Wicked Problems, Wolfpack Solutions 2025 Focuses on (Y)Our Health
Two Free Credits Available for Winter Session Dec. 9 — Jan. 5
Wicked Problems, Wolfpack Solutions (WPWS) is a unique multidisciplinary experience created for all incoming first-year and transfer students and their families. Each year, this course focuses on a current “wicked problem,” defined as a highly complex global issue that can only be addressed through collaborative, multidisciplinary efforts.
Designed to encourage students new to NC State to explore various academic disciplines, the no-cost two-credit course connects students to our Wolfpack community while they apply a Think and Do approach to solving global challenges. The course also introduces students to the academic technologies they will use at NC State.
The course counts toward the Interdisciplinary Perspectives GEP requirement.
The course for winter 2025, (Y)Our Health, explores challenges and potential solutions to physical and mental health, related social justice issues, and individual and collective agency to affect change locally, regionally and globally.
Each instructional unit will engage students through a real-life situation and then offer wide-ranging multidisciplinary perspectives on that unit’s topic. Common threads through each unit include: physical health, mental health, social justice, personal and collective agency, and academic, scholarly and community solutions to global problems.
WPWS was recognized with the 2024 Gertrude Cox Award for Excellence in Teaching and Learning with Technology.
Associate Teaching Professors Melissa Ramirez and Jason Flores will lead the instruction for the course. They have curated each unit to pique student interest using a relatable, real-life problem that students address in the course using the tools and resources available from a range of multidisciplinary perspectives.

Study material |

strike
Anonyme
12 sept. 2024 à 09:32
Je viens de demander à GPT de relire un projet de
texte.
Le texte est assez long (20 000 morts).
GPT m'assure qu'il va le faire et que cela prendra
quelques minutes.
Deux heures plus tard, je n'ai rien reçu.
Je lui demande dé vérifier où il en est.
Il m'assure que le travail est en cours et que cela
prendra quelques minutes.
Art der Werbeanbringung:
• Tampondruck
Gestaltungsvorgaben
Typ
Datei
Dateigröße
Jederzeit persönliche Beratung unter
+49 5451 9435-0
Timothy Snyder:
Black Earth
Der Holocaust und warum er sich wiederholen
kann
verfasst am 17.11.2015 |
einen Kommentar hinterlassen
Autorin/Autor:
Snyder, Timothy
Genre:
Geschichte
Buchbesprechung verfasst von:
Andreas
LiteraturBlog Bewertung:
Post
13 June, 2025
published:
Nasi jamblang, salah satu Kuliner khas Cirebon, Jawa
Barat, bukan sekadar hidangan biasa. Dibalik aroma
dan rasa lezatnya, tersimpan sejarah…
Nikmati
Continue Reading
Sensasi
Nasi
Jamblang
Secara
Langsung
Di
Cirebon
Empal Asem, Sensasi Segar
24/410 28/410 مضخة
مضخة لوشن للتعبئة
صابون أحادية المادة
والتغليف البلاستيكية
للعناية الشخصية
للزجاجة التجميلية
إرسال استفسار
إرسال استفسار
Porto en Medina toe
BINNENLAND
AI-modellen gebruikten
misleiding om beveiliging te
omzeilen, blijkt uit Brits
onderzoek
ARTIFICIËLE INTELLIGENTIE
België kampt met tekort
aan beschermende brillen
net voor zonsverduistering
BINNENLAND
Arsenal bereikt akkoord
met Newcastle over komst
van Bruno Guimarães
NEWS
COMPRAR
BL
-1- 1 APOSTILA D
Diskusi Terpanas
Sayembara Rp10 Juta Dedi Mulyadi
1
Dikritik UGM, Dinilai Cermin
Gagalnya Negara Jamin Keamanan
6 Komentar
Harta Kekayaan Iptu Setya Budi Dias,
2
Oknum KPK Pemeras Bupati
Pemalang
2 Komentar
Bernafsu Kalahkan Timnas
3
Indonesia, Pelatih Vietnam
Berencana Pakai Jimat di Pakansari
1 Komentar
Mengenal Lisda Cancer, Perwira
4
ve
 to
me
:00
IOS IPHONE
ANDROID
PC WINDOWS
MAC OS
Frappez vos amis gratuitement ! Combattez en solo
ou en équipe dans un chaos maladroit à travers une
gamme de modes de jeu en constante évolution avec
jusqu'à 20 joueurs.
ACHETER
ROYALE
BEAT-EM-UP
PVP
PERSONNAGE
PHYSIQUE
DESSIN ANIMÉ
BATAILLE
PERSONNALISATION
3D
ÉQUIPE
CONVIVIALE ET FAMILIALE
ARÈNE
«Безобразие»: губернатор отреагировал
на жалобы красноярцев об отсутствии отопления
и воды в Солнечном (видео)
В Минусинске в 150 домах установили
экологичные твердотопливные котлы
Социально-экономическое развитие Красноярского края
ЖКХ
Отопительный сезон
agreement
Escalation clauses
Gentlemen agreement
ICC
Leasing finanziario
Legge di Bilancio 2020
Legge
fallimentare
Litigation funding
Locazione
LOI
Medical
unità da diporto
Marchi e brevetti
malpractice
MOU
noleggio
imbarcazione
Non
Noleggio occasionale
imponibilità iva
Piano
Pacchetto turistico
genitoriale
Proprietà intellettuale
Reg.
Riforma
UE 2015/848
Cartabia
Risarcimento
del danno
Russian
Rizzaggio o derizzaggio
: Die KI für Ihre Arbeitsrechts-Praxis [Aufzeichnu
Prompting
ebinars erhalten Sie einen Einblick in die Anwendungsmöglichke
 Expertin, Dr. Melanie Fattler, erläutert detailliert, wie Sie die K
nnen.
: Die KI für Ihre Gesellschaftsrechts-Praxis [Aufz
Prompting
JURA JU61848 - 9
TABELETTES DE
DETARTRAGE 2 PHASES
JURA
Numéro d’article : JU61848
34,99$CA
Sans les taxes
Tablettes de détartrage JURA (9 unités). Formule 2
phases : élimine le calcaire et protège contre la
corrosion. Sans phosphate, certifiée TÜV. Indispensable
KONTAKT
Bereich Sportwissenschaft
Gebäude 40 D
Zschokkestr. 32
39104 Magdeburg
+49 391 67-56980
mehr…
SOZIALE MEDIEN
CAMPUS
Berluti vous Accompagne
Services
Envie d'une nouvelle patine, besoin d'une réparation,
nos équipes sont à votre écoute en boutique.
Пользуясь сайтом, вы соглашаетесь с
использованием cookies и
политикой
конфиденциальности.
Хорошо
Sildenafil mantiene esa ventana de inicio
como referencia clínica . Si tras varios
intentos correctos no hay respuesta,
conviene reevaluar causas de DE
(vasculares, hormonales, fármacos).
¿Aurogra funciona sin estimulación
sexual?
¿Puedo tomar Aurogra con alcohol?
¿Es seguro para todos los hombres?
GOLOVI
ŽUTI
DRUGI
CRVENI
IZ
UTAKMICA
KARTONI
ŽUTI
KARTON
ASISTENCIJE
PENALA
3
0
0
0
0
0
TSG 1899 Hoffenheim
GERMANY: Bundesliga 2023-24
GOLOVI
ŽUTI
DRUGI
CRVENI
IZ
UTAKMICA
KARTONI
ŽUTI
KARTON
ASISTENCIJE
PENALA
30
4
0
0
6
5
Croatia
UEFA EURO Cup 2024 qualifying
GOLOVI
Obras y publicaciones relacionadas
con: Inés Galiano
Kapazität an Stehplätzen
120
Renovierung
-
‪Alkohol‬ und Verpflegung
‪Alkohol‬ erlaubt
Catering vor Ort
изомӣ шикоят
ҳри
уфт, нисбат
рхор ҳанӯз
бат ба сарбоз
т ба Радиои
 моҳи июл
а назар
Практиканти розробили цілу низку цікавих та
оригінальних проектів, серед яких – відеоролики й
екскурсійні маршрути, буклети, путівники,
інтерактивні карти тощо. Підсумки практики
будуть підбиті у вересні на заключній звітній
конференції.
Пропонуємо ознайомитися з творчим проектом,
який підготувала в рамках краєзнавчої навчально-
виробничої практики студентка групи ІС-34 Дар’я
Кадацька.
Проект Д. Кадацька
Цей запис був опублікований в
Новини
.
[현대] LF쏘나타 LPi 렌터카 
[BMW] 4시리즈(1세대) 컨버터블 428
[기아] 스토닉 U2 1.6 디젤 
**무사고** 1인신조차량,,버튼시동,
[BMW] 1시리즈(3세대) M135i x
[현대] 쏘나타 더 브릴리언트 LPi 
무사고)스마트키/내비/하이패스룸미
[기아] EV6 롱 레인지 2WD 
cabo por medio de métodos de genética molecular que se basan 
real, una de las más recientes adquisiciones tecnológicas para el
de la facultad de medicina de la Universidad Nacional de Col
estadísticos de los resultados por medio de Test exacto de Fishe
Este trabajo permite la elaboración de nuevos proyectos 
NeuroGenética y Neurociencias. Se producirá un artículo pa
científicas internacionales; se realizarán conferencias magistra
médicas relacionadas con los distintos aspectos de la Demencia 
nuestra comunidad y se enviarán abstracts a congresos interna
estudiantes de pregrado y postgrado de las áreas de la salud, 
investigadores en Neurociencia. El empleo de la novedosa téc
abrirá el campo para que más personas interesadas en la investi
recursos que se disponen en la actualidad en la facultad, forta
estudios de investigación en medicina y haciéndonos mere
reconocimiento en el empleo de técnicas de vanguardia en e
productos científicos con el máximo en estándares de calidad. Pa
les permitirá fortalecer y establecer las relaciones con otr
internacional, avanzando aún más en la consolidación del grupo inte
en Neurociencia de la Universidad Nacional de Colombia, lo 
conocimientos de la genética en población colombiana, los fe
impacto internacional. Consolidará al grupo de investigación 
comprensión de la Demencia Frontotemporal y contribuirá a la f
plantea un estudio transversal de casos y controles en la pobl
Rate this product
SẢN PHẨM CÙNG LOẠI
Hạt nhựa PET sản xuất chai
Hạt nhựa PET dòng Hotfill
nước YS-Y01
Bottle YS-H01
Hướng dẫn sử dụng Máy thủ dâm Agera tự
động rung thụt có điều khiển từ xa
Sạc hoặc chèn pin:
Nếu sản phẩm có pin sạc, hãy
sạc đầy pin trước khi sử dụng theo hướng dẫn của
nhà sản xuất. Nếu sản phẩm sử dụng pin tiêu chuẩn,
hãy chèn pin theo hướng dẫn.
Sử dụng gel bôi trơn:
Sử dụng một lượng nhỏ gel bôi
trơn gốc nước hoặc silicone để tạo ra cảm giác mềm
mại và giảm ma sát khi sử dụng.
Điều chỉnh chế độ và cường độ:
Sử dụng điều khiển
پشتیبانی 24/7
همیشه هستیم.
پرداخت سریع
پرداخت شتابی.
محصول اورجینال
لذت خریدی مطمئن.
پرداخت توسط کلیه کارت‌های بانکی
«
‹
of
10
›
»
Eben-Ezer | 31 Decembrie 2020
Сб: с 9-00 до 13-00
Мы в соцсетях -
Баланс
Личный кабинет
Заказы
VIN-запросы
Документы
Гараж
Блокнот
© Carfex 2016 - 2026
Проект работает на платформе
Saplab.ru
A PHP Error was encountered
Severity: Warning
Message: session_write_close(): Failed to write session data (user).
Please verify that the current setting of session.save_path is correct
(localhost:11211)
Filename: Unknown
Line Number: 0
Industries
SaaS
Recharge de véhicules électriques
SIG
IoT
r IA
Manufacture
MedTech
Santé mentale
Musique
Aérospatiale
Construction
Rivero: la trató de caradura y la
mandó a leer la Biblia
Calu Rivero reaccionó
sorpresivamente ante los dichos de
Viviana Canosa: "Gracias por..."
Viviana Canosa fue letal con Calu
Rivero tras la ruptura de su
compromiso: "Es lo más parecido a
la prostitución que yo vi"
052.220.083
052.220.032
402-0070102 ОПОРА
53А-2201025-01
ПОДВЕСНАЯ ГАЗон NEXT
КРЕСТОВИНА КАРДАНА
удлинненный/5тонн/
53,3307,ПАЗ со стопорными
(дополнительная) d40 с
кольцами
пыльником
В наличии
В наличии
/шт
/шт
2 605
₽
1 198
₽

Exercise tasks |
**1.** From the course announcement, extract the passage that begins with the words containing "Designed to encourage" and ends with "Perspectives GEP requirement.", copying it word for word.
**2.** According to the course announcement, what award did WPWS receive in 2024?
The entries are separate material from the course announcement.

Exercise solutions |
**1.**
Designed to encourage students new to NC State to explore various academic disciplines, the no-cost two-credit course connects students to our Wolfpack community while they apply a Think and Do approach to solving global challenges. The course also introduces students to the academic technologies they will use at NC State.
The course counts toward the Interdisciplinary Perspectives GEP requirement.

**2.** The 2024 Gertrude Cox Award for Excellence in Teaching and Learning with Technology.